Quantization#
Use tensorrt-edgellm-quantize when you start from an FP16/BF16 checkpoint and need to create a unified quantized checkpoint for tensorrt_edgellm.
The quantization CLI writes a unified HuggingFace-style checkpoint directory that tensorrt_edgellm can export directly.
Skip this step when you already have a supported pre-quantized HuggingFace checkpoint.
Setup#
Install requirements.txt and the tools extra from the Installation Guide before running the quantization CLI.

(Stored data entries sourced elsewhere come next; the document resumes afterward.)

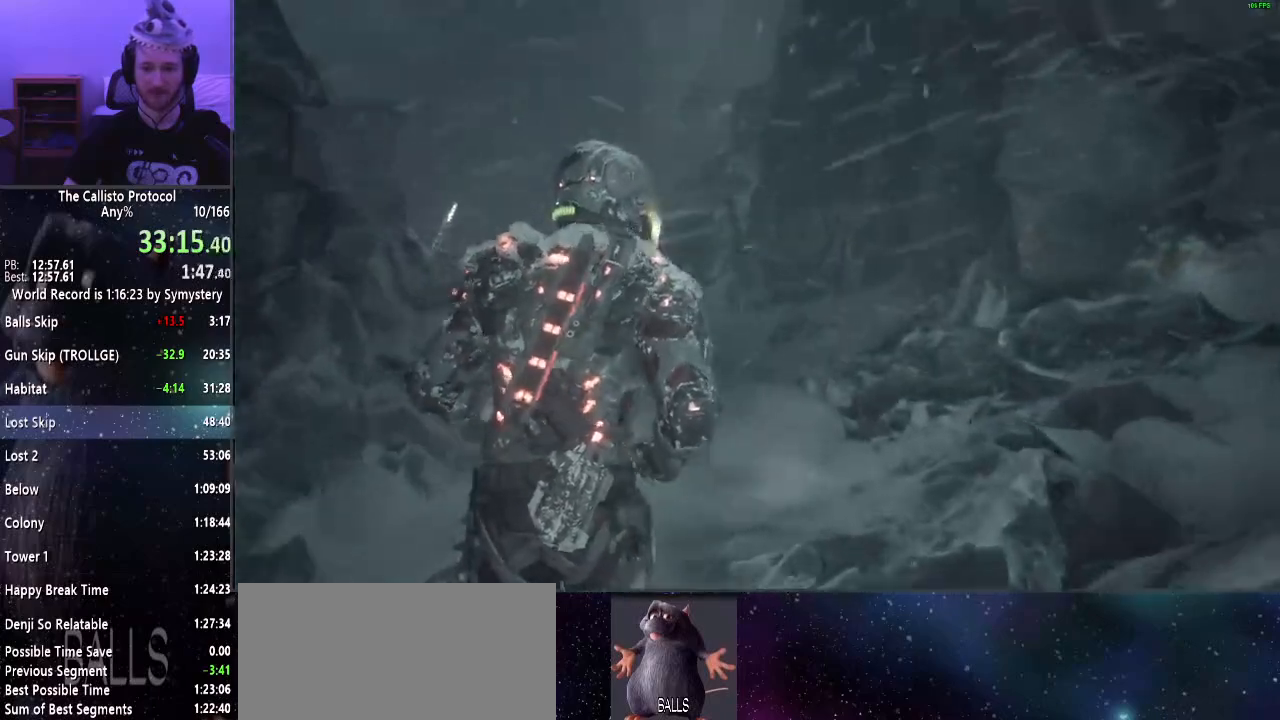
{"keys": ["shift", "w"], "mouse": [], "events": []}
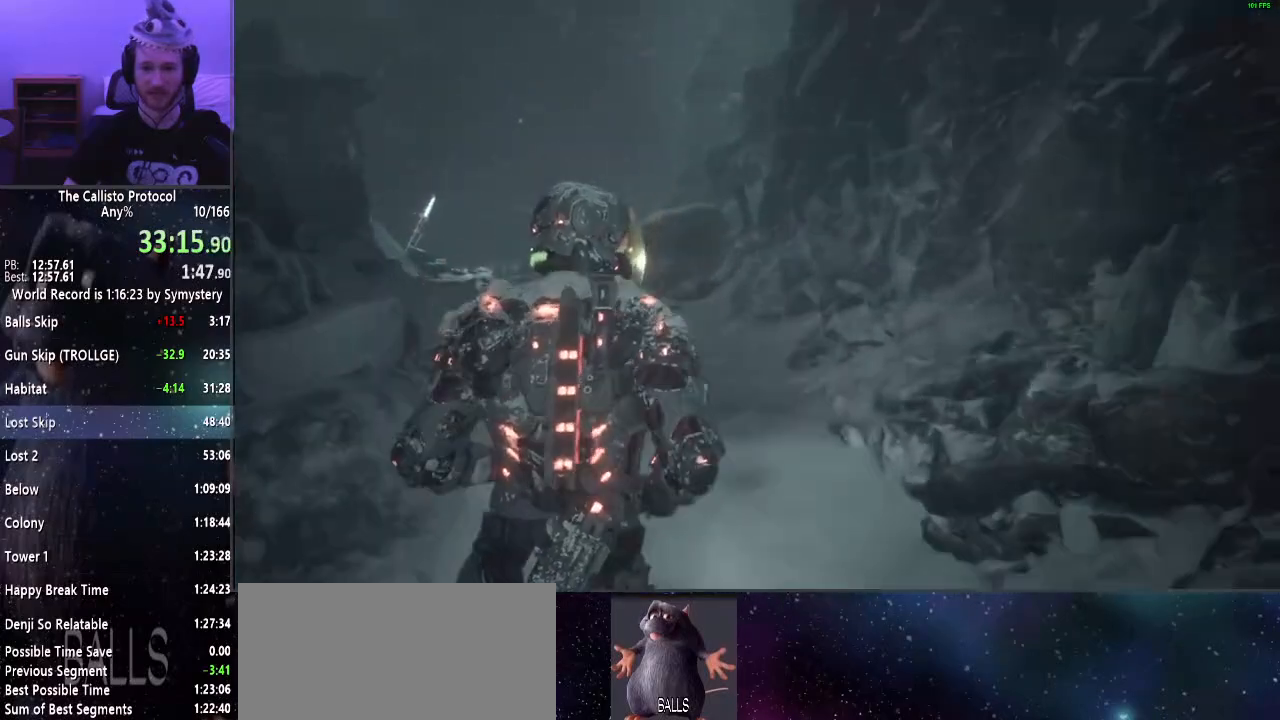
{"keys": ["shift", "w"], "mouse": [], "events": []}
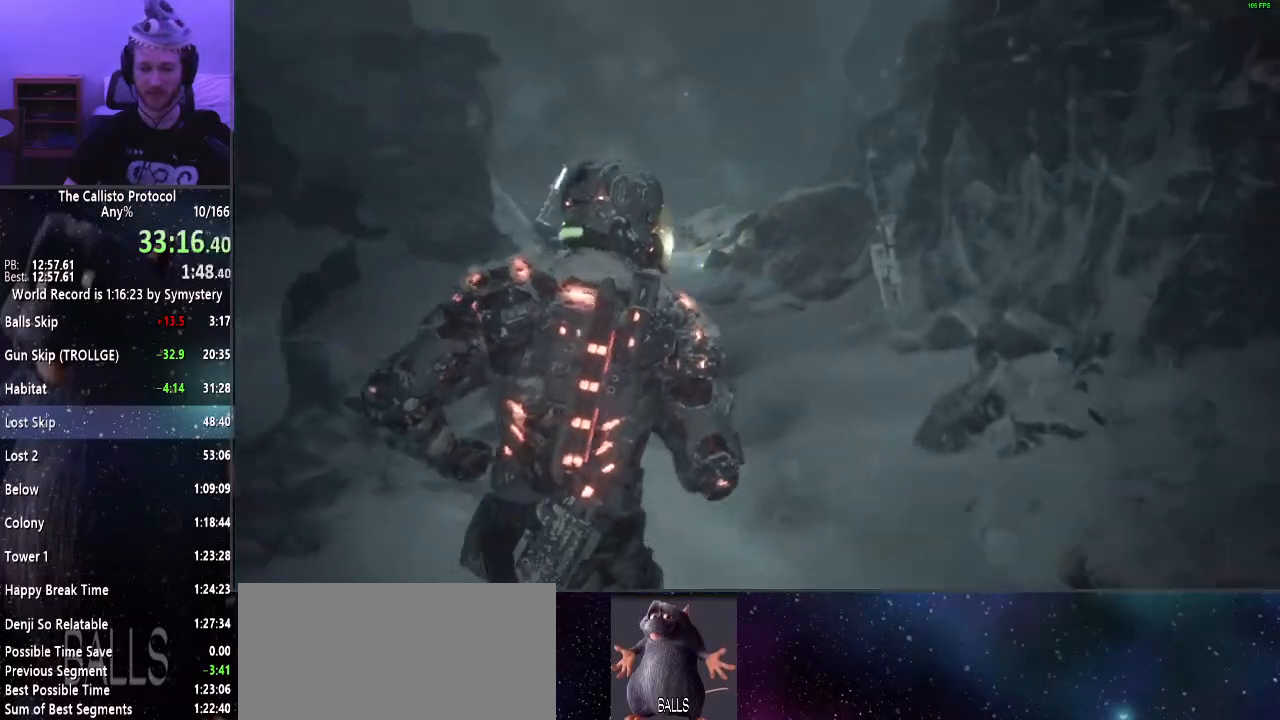
{"keys": ["shift", "w"], "mouse": [], "events": []}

export EDGE_LLM_PATH=/path/to/TensorRT-Edge-LLM
cd $EDGE_LLM_PATH
export PYTHONPATH=$EDGE_LLM_PATH:$PYTHONPATH
tensorrt-edgellm-quantize --help
Quantize An LLM#
tensorrt-edgellm-quantize llm \
--model_dir Qwen/Qwen3-0.6B \
--output_dir /tmp/qwen3_0_6b_nvfp4 \
--quantization nvfp4 \
--lm_head_quantization nvfp4
The output directory is a HuggingFace-style checkpoint that tensorrt_edgellm can export directly. See Quick Start Guide for the full export-build-inference workflow.
Enable FP8 KV Cache#
tensorrt-edgellm-quantize llm \
--model_dir Qwen/Qwen3-8B \
--output_dir /tmp/qwen3_nvfp4_fp8kv \
--quantization nvfp4 \
--kv_cache_quantization fp8
When this checkpoint is exported with tensorrt_edgellm, FP8 KV cache is detected from the checkpoint metadata automatically. See FP8 KV Cache for details on FP8 KV cache behavior and platform requirements.

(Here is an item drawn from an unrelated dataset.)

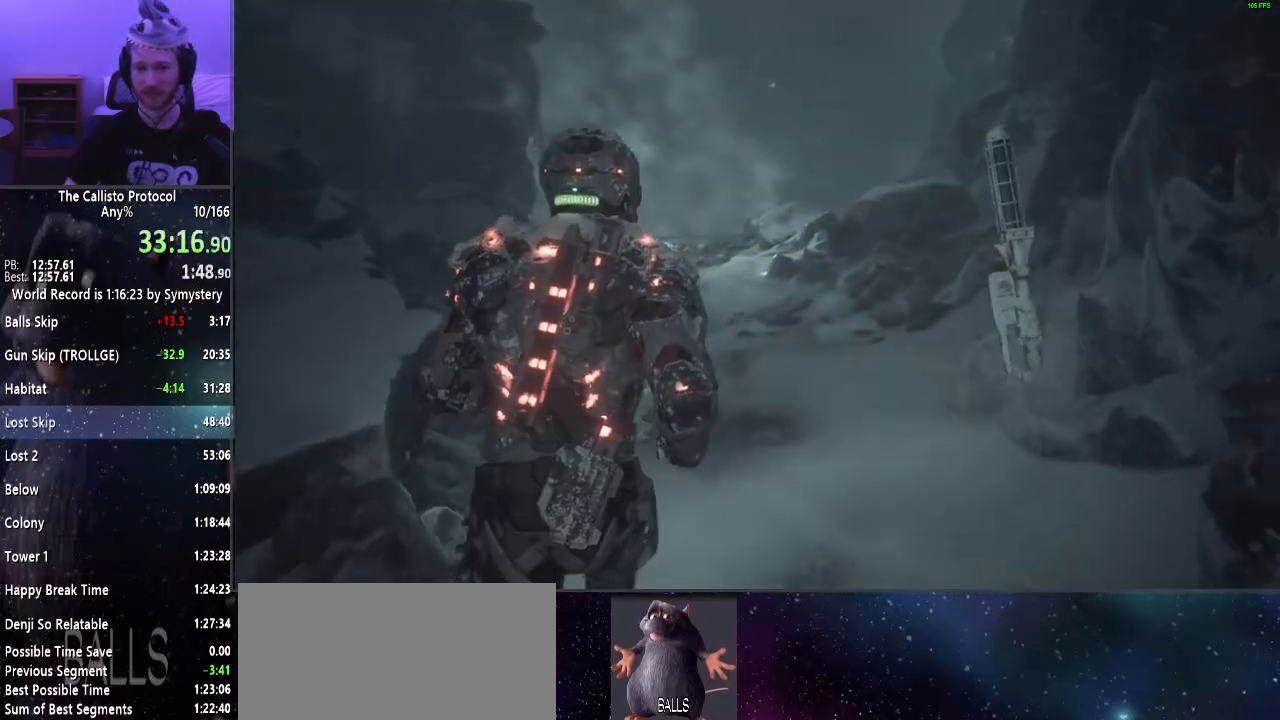
{"keys": ["shift", "w"], "mouse": [], "events": []}
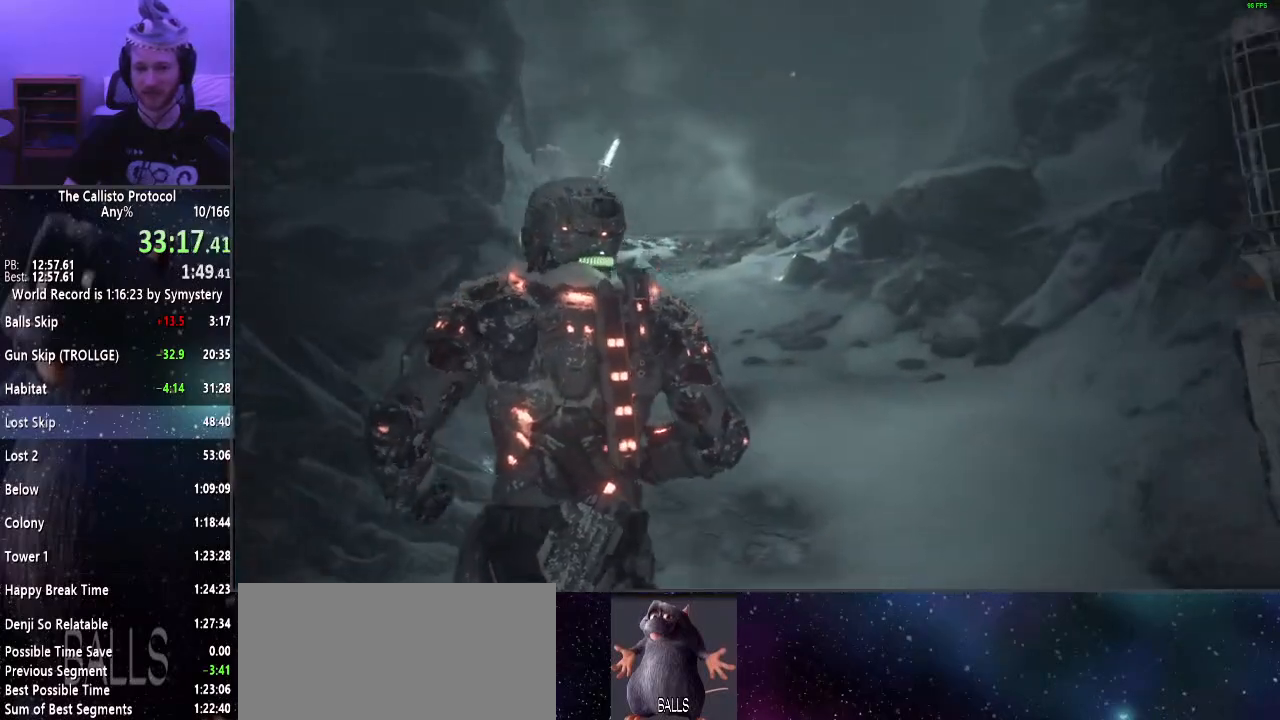
{"keys": ["shift", "w"], "mouse": [], "events": []}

Quantize A Visual Tower To FP8#
For supported VLM checkpoints, the standalone quantizer can also calibrate the visual tower to FP8. Use a multimodal calibration dataset so the visual path sees real image activations:
tensorrt-edgellm-quantize llm \
--model_dir Qwen/Qwen3-VL-2B-Instruct \
--output_dir /tmp/qwen3_vl_fp8_visual \
--quantization nvfp4 \
--lm_head_quantization nvfp4 \
--visual_quantization fp8 \
--dataset lmms-lab/MMMU
Quantize An EAGLE3 Draft#
tensorrt-edgellm-quantize draft \
--base_model_dir /path/to/base_model \
--draft_model_dir /path/to/eagle3_draft \
--output_dir /tmp/eagle3_draft_fp8 \
--quantization fp8
Quantize A DFlash Draft#
tensorrt-edgellm-quantize draft \
--base_model_dir /path/to/base_model \
--draft_model_dir /path/to/dflash_draft \
--output_dir /tmp/dflash_draft_nvfp4 \
--quantization nvfp4 \
--lm_head_quantization nvfp4
The draft command auto-detects DFlash from the draft checkpoint’s
dflash_config. The base model is used during calibration to produce target
hidden states and as an LM-head fallback for draft checkpoints that do not
store lm_head weights. DFlash draft quantization has been validated with
NVFP4. The target-hidden projector stays in dense precision; export will
reject checkpoints where that fc module is quantized.
Quantize Embedding Table To FP8#
FP8 embedding quantization is applied at export time via tensorrt_edgellm, not during the quantization step. Pass --fp8-embedding when exporting the quantized checkpoint. See FP8 Embedding for details and usage examples. Export the runtime embedding table in FP8:
tensorrt-edgellm-export \
/tmp/qwen35_nvfp4 \
/tmp/qwen35_onnx \
--fp8-embedding
Supported Methods#
Component |
Methods |
|---|---|
Backbone |
|
LM head |
|
KV cache |
|
Visual tower |
|
DFlash draft |
validated with |
Notes#
The package writes unified checkpoints only. It does not export ONNX or build TensorRT engines.
Audio calibration is not implemented.
GPTQ checkpoints are loaded as pre-quantized checkpoints; this package does not create GPTQ models.